2019年10月の法話
[10月の法語] 「信心」というは すなわち本願力回向(えこう)の信心なり Shinjin is the entrusting heart that is directed to beings through the power of the Primal Vow. 『顕浄土真実教行証文類』「信巻」 |
[法話]
「『他力(たりき)の信(しん)』と『他力(たりき)回向(えこう)の信心(しんじん)』とは、まったく異なった事柄である」。

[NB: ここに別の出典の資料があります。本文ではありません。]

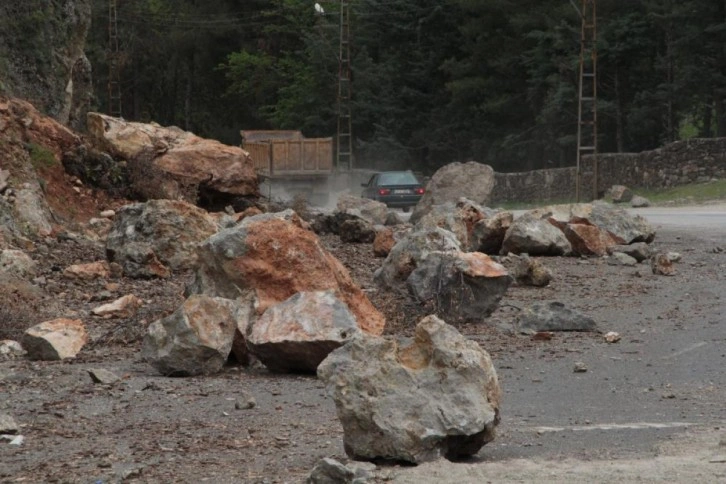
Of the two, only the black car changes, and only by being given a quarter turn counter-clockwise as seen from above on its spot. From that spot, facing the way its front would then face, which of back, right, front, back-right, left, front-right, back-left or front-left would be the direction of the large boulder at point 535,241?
left

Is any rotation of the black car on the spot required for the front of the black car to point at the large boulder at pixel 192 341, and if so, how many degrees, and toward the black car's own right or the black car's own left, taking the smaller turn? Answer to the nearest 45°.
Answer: approximately 180°

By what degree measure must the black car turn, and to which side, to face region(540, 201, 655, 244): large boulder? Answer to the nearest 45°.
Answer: approximately 180°

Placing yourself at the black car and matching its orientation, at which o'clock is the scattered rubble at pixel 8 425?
The scattered rubble is roughly at 6 o'clock from the black car.

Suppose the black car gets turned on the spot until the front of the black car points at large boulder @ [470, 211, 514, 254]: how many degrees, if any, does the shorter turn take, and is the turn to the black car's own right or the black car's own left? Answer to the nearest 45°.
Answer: approximately 180°

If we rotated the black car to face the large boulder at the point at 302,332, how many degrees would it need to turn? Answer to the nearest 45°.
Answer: approximately 180°

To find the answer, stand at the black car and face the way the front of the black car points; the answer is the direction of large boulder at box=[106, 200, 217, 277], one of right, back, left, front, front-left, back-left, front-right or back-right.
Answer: back

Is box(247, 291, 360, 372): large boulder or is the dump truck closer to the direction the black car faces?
the dump truck

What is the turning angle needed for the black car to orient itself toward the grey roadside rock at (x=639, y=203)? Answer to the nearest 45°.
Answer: approximately 135° to its right

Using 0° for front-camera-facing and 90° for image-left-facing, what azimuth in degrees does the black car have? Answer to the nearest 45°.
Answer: approximately 180°

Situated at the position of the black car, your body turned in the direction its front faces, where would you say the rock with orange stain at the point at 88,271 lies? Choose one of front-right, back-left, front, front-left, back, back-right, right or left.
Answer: back

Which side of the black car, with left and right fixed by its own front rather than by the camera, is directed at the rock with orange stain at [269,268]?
back

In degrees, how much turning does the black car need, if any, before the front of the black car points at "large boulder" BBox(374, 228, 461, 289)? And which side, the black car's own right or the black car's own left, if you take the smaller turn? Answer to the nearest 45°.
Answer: approximately 180°
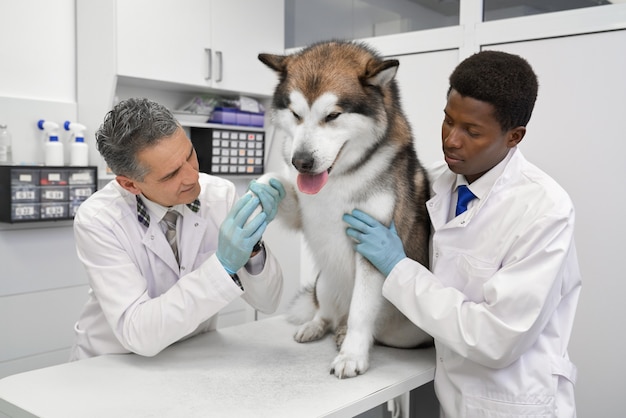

最初、このことを聞いた時、私は驚き、違和感を持ちました。その時まで、自分の心で他力(阿弥陀如来のすべてを救おうとする願い・誓い(=本願)のはたらき)を信じると思い込んでいたからです。「他力の信」とは、「私が他力を信じる」という立場です。ところが「他力回向の信心」とは、私が信じる心も他力のはたらきであるという立場です。この二つの区別が、私の人生にとってどれほど大きな意義をもつか、少しずつ思い知るようになります。
私たちは自分の心に、何を信じるか、何を信じないかを選ぶ能力があり、また決定する自由があるのだと思い込んでいます。しかし、そのような自分の心によってつくりあげた信は、自分の都合で変えることでき、また現実によって崩(くず)れるので、真の依(よ)り処(どころ)にはなりません。自分の心は、病気になれば変わってしまい、死によって消えてしまいます。自分の心には、老病死によっても壊れない信心は成り立たないのです。
私たちの心はみな、虚構(虚妄分別(こもうぶんべつ=物事の真相を間違えたまま理解し、判断すること))という病に罹(かか)っています。その心によってつくりあげた信も、虚構という病に感染しています。それゆえに、みずからに酔う独善的な信仰となり、善悪にとらわれた排他的な信条となります。自分の知識や心情や体験などにとらわれて、理解の浅い人を排除し、感動の無い人を差別し、意欲の弱い人を非難するのです。
源空聖人(げんくうしょうにん)(法然上人(ほうねんしょうにん))のもとで学んでおられた親鸞聖人(しんらんしょうにん)は、すべての人に平等な信のあり方を言い当てることができないもどかしさの中で苦しんでいました。その時、源空聖人から驚くべき言葉を聞きます。
源空(法然)が信心も、如来(にょらい)よりたまわりたる信心なり。善信房(ぜんしんぼう)(親鸞)の信心も如来よりたまわらせたまいたる信心なり。されば、ただひとつなり。(=この源空(法然聖人)の信心も阿弥陀如来からいただいた信心です。善信坊(親鸞聖人)の信心も阿弥陀如来よりいただかれた信心です。だからまったく同じ信心なのです。)
(『歎異抄(たんにしょう)』真宗聖典639頁・丸カッコ内は筆者)
智慧(ちえ)も才覚も、男も女も、生まれも育ちも、どのような価値も資格も必要としない、誰にとってもただ一つの信心、私たちの心の事実でありながら、私たちに属しておらず、また私たちの心に生じるけれども、私たちの心から生まれたのではない信心、そのような信心は「如来(にょらい)よりたまわりたる(=阿弥陀如来からいただいた)」と表現されなければならない。
この「おおせ(=おことば)」を親鸞聖人は畢生(ひっせい=命の終わるまでの間。一生涯。終生)の課題とされ、天親菩薩(てんじんぼさつ=北インド・4~5世紀 七高僧の一人)の『浄土論(じょうどろん)』によって、「如来より」とは「本願力(ほんがんりき)」であり、「たまわりたる」とは「回向(=浄土真宗では阿弥陀如来がその徳を人々にふりむけて救済の手をさしのべること)」のはたらきであると厳密に表現してくださったのです。
正直なところ、「本願力回向の信心」というむずかしい表現は、私の平穏な生活には縁遠いものでした。しかし心の持ち様などではどうすることもできないできごとがおこり、生きる根拠を揺り動かす不安に出遭(であ)い、これまで何を信じていたのか、信じるとはどういうことか、がわからなくなった時、この「『信心』というはすなわち本願力回向の信心なり」という確かめが持つ大切さを、思い知るようになりました。
真実に目覚めることは、真実からの呼びかけによるしかない。この単純簡明な道理に立つことが、私たちとってはきわめて困難なのです。「本願力回向」という表現は、この困難さに深く思いをいたし、涙した人からの贈り物です。
この法語は、私たちに、自分の心で他力を信じるという思いこみを省(かえり)みなさい、「他力回向の信心」以外に信心はない、ただ如来の呼びかけを聞くものとなりなさい、と促(うなが)しているのです。
加來 雄之(かく たけし)
1955年生まれ。大谷大学教授。日豊教区淨邦寺衆徒。